7名無し募集中。。。:2020/01/07(火) 23:35:47
『光井愛佳の場合』
 
 昨日は酷かった。雑巾を口に突っ込まれて感想を言わされた。もう耐えるのに疲れた。
 昼休み、屋上の一角で身を隠しながら光井はそう思い返していた。
 中学の頃からイジメのターゲットにされ、高校でも同じようにイジメられ続けている。
 最初は自分が悪いのかと悩んだ時期もあった。腹を蹴られるたびにごめんなさいと叫んだ。それにも疲れて何も言わなくなると、暴力は余計に酷くなった。
 死のうと決意したのが一週間前。千年ぶりの皆既日食が迫っているとニュースで言っているのを見て決めた。
 丁度いい。日食に合わせて飛び降りよう、と。
 だが当日、なかなか上手くはいかないものだと悟った。
 屋上で誰もいなくなるのを待つため、出入り口の塀の上で隠れて日食を待とうと思ったら先約がいたのだ。

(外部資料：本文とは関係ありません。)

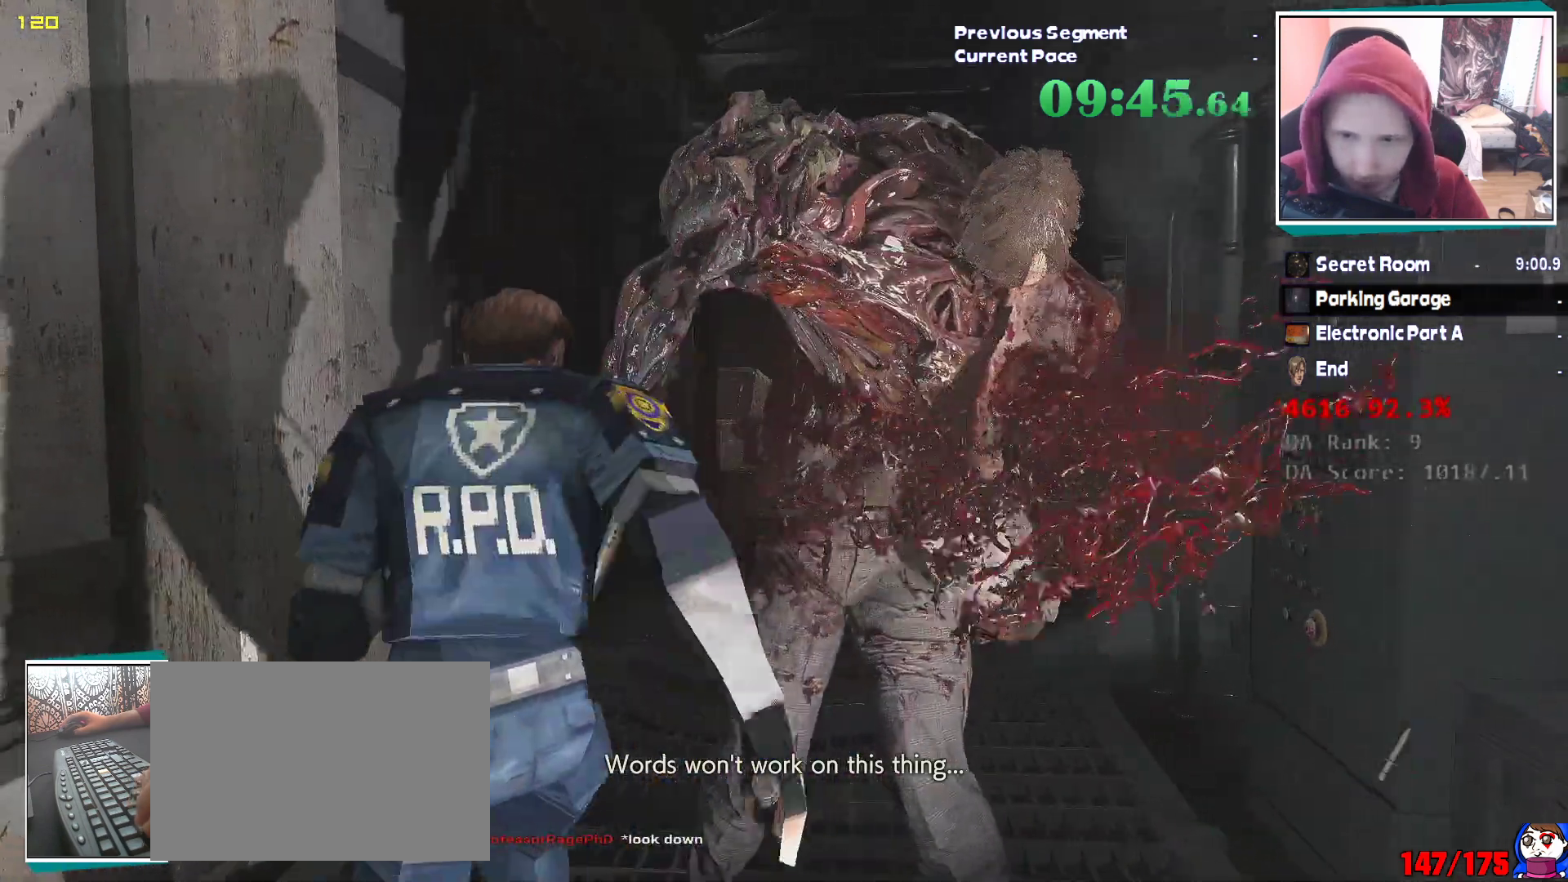
{"keys": ["d", "shift", "w"], "mouse": ["left"], "events": [[17, "d", "up"], [200, "d", "down"]]}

 見た事も無いセーラー服姿の女子が丸くなり気持ちよさそうに寝ている。
「今から死ぬ準備をするのでそこかわってください」とは言えない。
 仕方なく出来るだけ死角になるところを探し身を潜めるしかなかった。
 そして今、そろそろ日食だというのに女子生徒が三人、教室へ戻ろうとしないのである。 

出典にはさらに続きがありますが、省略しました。